Bas van Ruijven, a senior research scholar at the International Institute for Applied Systems Analysis, outside Vienna, said the new paper may not be as disruptive as its authors think. He noted even they concede that steps have been taken to improve the accuracy of the RCPs. A new generation of scenarios already harmonize better with existing trends. Three of them even show continued decarbonization—and not a return to the coal bonanza, he said.

“The community is actually already producing ‘better’ baseline scenarios that build upon recent developments in the energy sector,” including shale gas and renewables, van Ruijven said.

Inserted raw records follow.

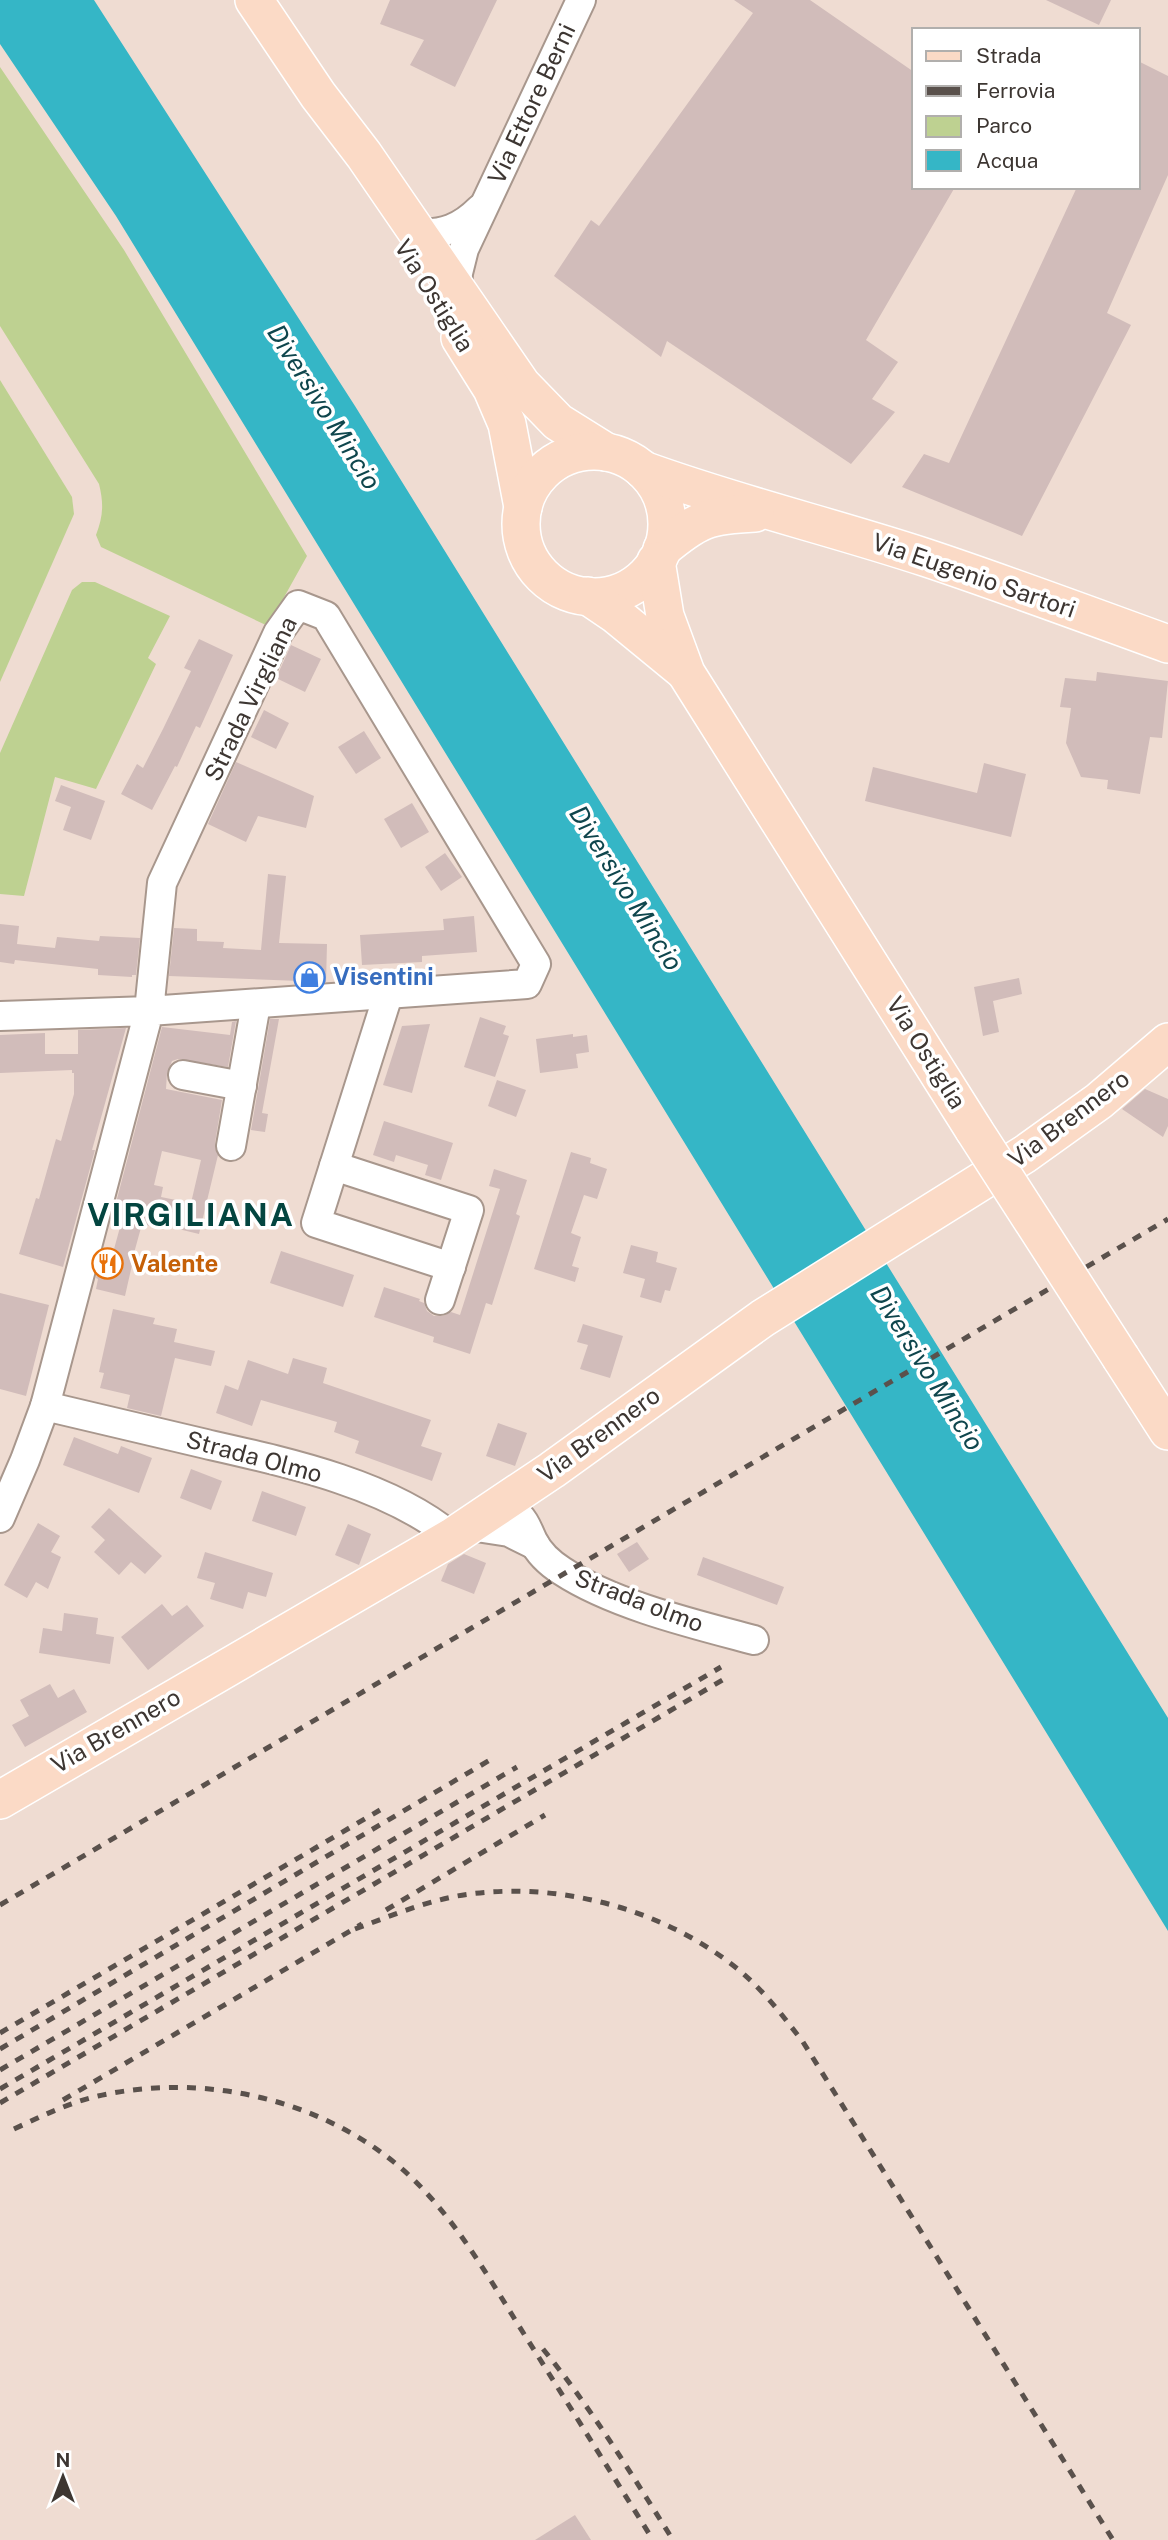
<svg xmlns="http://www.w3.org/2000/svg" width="1168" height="2540" viewBox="0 0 1168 2540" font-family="'Public Sans',sans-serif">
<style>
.green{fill:#bed191}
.water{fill:#35b6c6}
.building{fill:#d1bcba;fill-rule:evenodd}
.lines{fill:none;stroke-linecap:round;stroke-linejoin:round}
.minor-casing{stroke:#a8978d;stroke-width:32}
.major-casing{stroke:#fff;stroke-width:40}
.minor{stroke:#fff;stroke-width:28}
.major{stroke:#fbdac6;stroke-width:37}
.rail{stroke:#5a514c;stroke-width:5;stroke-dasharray:9 9;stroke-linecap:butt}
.major-bridge-casing{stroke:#fff;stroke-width:40;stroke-linecap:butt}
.major-bridge{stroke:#fbdac6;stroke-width:37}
.labels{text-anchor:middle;stroke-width:7;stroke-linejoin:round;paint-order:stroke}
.street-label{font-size:24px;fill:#3d3632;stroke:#fff}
.shop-label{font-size:24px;font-weight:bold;fill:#366cbe;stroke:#fff;text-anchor:start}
.food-label{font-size:24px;font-weight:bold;fill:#c56008;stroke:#fff;text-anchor:start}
.water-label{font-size:26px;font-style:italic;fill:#0f464d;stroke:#fff}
.district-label{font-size:32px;font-weight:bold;letter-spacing:2px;fill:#034540;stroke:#fff}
</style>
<rect width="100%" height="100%" fill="#efdcd2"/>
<g class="green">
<path d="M0,67l124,183 183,306 -39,70 -167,-79 -5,-12c7,-18 8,-31 3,-51l-99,-158z"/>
<polygon points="0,380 72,497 74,514 0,682"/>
<polygon points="82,582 95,582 170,616 148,658 156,664 96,789 55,777 24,896 0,894 0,753 72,590"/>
</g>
<polygon class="water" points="0,0 94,0 355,406 1168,1718 1168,1931 116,216 0,44"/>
<g class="building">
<polygon points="390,0 497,0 455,87 410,65 424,40 380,24"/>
<polygon points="734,0 810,0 914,72 914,187 955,187 866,340 898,362 872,399 895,412 851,464 667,341 661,357 554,276 591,220 599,226 753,13"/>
<polygon points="1046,0 1111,0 1099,25"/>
<polygon points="1138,61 1168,76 1168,175 1107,313 1131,325 1022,536 902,487 924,454 949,463 1077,187 1138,187"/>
<polygon points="199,639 233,655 200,728 196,726 177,767 175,766 152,810 121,794 137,764 143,768 163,729 191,671 184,668"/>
<polygon points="291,645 321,659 305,692 276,678"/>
<polygon points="1097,672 1168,681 1162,738 1150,737 1140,794 1107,789 1108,780 1081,777 1066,743 1071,708 1060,707 1065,678 1096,681"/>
<polygon points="264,710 289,723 276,749 251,737"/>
<polygon points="364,731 381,758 356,774 338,747"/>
<polygon points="236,762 314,796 306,828 258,816 246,842 208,824"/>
<polygon points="984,763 1026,774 1011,837 865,801 873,767 977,793"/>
<polygon points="61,785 105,801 91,840 63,830 71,807 55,801"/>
<polygon points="412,803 429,832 401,848 384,819"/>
<polygon points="445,853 462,877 441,891 425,867"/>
<polygon points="268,874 286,876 279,943 327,944 326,982 169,976 174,928 197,929 197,941 224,942 223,948 261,950"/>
<polygon points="474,916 477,952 422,956 422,962 362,965 360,935 444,930 443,919"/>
<polygon points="0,924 19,926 17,944 55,948 57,937 99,941 100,936 140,938 136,975 132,975 132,977 98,975 98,969 15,960 14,964 0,962"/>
<polygon points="1019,978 1022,994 993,1001 999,1032 983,1036 974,987"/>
<polygon points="480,1017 506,1026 503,1034 509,1036 495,1077 464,1067"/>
<polygon points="270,1019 279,1019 262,1113 268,1114 265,1132 251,1130"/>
<path d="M236,1021l-8,46 -50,-8 -6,2 -5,12 -1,16 56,11 -7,43 3,12 -19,79 -37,-9 -1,4 -19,-5 -11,40 1,1 -7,31 -29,-7 2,-10 -2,-1 5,-20 10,2 11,-40 -10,-2 50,-191 68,8 2,-13zM162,1151l39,9 -10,43 -30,-6 2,-10 -9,-2z"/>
<polygon points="430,1024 412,1093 383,1085 402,1026"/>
<polygon points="126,1028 92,1150 95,1150 63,1267 19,1254 36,1198 39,1199 56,1139 61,1141 74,1094 74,1073 72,1073 72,1070 0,1073 0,1035 45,1033 45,1054 78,1054 78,1030"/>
<polygon points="573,1034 573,1037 587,1035 589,1052 576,1054 578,1068 540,1073 536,1039"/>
<polygon points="497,1080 526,1090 516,1117 488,1106"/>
<polygon points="1145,1089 1168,1099 1168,1126 1163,1137 1122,1109"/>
<polygon points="384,1121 453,1143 441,1180 425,1175 428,1165 396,1155 394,1162 373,1155"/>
<polygon points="571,1152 591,1158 590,1163 607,1169 597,1199 584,1195 571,1233 581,1237 572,1266 579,1268 575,1282 534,1269"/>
<polygon points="494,1169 527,1180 516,1214 520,1216 492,1305 486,1303 470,1354 433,1342 434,1337 374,1317 384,1287 420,1299 419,1301 424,1303 427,1311 434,1316 443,1316 451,1312 460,1315 500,1189 489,1186"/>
<polygon points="631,1245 658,1252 656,1262 677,1268 670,1291 665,1290 661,1303 640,1297 645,1279 623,1273"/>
<polygon points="281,1251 354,1275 343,1307 270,1283"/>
<polygon points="0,1293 49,1305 26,1396 0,1389"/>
<polygon points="113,1309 155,1318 153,1324 177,1329 174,1342 215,1351 211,1366 175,1358 161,1416 127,1408 130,1395 100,1388 104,1373 99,1372"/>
<polygon points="583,1324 623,1336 610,1378 580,1369 588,1345 577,1342"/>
<polygon points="293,1358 327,1368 323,1383 431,1420 421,1446 442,1453 432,1481 355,1453 359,1441 334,1432 337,1422 261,1400 252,1426 216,1413 225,1385 238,1390 248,1360 288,1374"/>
<polygon points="498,1423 527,1433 515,1466 486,1456"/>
<polygon points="74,1437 118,1454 121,1446 152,1458 139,1493 63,1465"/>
<polygon points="191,1469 222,1481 211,1510 180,1498"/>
<polygon points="262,1491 306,1507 296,1536 252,1521"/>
<polygon points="109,1508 162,1556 145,1574 131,1562 119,1575 94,1552 105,1540 91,1527"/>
<polygon points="38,1523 60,1536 51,1552 61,1557 48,1589 36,1582 27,1598 4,1585"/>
<polygon points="348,1524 371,1534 359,1565 335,1555"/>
<polygon points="637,1542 649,1559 629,1572 617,1554"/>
<polygon points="205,1552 273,1573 266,1597 248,1592 243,1609 210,1599 215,1583 197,1578"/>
<polygon points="464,1554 486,1563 474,1594 441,1581 448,1564"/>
<polygon points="703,1557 784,1587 777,1605 697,1575"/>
<polygon points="162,1604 172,1616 187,1605 204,1626 148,1670 121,1637"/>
<polygon points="64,1613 98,1618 96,1634 114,1637 110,1664 39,1653 43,1628 62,1631"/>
<polygon points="50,1684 58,1698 74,1689 87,1712 25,1747 12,1725 29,1716 20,1700"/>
<polygon points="575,2515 591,2540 535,2540"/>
</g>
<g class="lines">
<defs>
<g id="minor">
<path d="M417,233c26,2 44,-5 63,-24"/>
<polyline points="457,292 458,273 464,249 581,0"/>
<polyline points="388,995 316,1223 451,1267"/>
<polyline points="0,1016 149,1011 527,984 536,964 326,616 298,605 278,633 162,883 149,1011 45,1406 25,1460 0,1518"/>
<polyline points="183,1075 242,1086"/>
<polyline points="231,1146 256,1004"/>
<polyline points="334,1166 469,1210 440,1300"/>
<path d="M45,1406c53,13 107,25 161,38 80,18 183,40 246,93"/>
<path d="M495,1509c8,1 18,2 25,8 6,6 9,16 13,24 6,12 18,23 29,30 52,34 132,53 192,69"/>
<polyline points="470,1526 509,1532 535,1545"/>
</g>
<g id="major">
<polyline points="254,0 318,95 364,155 522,385 558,422 606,452"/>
<polyline points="460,338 492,389 507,424 523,507"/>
<circle cx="594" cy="524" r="73"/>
<path d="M643,470c93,34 190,57 284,88 81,27 161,57 241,86"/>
<path d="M662,549c36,-30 46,-34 93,-36"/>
<polyline points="656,561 665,616 686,673 974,1130"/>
<polyline points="588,596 616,615 683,670"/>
<polyline points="1121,1358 1168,1431"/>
<polyline points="0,1800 452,1537 552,1470 763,1318 1025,1154 1099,1101 1168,1042"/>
</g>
</defs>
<use href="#minor" class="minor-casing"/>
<use href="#major" class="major-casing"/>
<use href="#minor" class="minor"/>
<use href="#major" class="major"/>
<g class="rail">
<polyline points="0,1905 1168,1219"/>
<polyline points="386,1910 545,1815"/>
<path d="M355,1929c33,-12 66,-26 102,-33 97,-17 206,12 282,74 25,21 44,46 64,72l310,498"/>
<polyline points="0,2033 380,1810"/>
<polyline points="0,2049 495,1757"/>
<polyline points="0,2070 517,1767"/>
<polyline points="0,2089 721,1667"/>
<polyline points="63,2100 362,1924"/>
<polyline points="0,2103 726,1678"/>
<path d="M14,2129c28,-13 54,-26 84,-33 109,-25 234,5 315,83 46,45 77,101 111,155 43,68 86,137 129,206"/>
<path d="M543,2349c49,60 89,126 130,191"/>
</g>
<defs>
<polyline id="major-bridge" points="974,1130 1121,1358"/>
</defs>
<use href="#major-bridge" class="major-bridge-casing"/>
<use href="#major-bridge" class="major-bridge"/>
</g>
<defs>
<symbol id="shop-ring" viewBox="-11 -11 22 22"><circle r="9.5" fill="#fff" stroke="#3f7fe0" stroke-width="1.5"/><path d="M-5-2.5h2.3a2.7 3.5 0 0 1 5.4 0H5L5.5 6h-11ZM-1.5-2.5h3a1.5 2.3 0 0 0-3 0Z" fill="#3f7fe0"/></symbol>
<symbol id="restaurant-ring" viewBox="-11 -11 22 22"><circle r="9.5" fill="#fff" stroke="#e8710a" stroke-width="1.5"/><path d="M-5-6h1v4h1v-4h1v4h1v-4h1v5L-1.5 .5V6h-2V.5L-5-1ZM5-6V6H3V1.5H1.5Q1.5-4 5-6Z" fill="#e8710a"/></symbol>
</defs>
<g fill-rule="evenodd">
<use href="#shop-ring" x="292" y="960" width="35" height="35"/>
<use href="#restaurant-ring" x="90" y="1246" width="35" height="35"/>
</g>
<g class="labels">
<g class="street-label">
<text transform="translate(532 104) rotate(-65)" y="8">Via Ettore Berni</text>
<text transform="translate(434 296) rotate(58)" y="8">Via Ostiglia</text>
<text transform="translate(974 576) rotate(19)" y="8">Via Eugenio Sartori</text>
<text transform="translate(251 699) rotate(-64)" y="8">Strada Virgliana</text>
<text transform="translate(926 1053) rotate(58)" y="8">Via Ostiglia</text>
<text transform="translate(1069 1119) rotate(-37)" y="8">Via Brennero</text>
<text transform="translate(599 1435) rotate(-36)" y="8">Via Brennero</text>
<text transform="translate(254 1457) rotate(15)" y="8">Strada Olmo</text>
<text transform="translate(639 1601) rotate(21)" y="8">Strada olmo</text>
<text transform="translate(116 1731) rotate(-30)" y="8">Via Brennero</text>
</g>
<g class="shop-label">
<text x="333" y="985">Visentini</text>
</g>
<g class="food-label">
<text x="131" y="1272">Valente</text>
</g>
<g class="water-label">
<text transform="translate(324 407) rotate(58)" y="9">Diversivo Mincio</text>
<text transform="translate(626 888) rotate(58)" y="9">Diversivo Mincio</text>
<text transform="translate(927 1368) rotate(58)" y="9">Diversivo Mincio</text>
</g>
<g class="district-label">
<text x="191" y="1226">VIRGILIANA</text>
</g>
</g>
<rect x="912" y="28" width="228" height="161" fill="#ffffff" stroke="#b1afad" stroke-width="2"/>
<rect x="926" y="51" width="35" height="10" fill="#fbdac6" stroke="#b1afad" stroke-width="2"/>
<text x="976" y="63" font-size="21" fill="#3d3632">Strada</text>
<rect x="926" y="86" width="35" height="10" fill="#5a514c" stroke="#b1afad" stroke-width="2"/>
<text x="976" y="98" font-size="21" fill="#3d3632">Ferrovia</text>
<rect x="926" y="116" width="35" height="21" fill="#bed191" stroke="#b1afad" stroke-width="2"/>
<text x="976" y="133" font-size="21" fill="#3d3632">Parco</text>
<rect x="926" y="150" width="35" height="21" fill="#35b6c6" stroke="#b1afad" stroke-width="2"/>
<text x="976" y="168" font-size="21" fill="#3d3632">Acqua</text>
<g transform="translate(63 2477)" stroke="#ffffff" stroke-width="5" paint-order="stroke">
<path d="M0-5L12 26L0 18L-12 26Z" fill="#3d3632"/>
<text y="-10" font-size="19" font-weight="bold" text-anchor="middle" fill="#3d3632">N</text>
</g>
</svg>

There are no crystal balls, particularly on the timelines which govern climate-economic models. It’s not impossible that societies will return to coal in the way they are now fleeing it, particularly if population growth continues apace and technological aspirations fall short. “Humans are very hungry for energy,” van Ruijven said. If renewables hit a wall, oil and gas dry up and we punt forever on climate change, “we might well be excavating all the coal we can put our hands on.”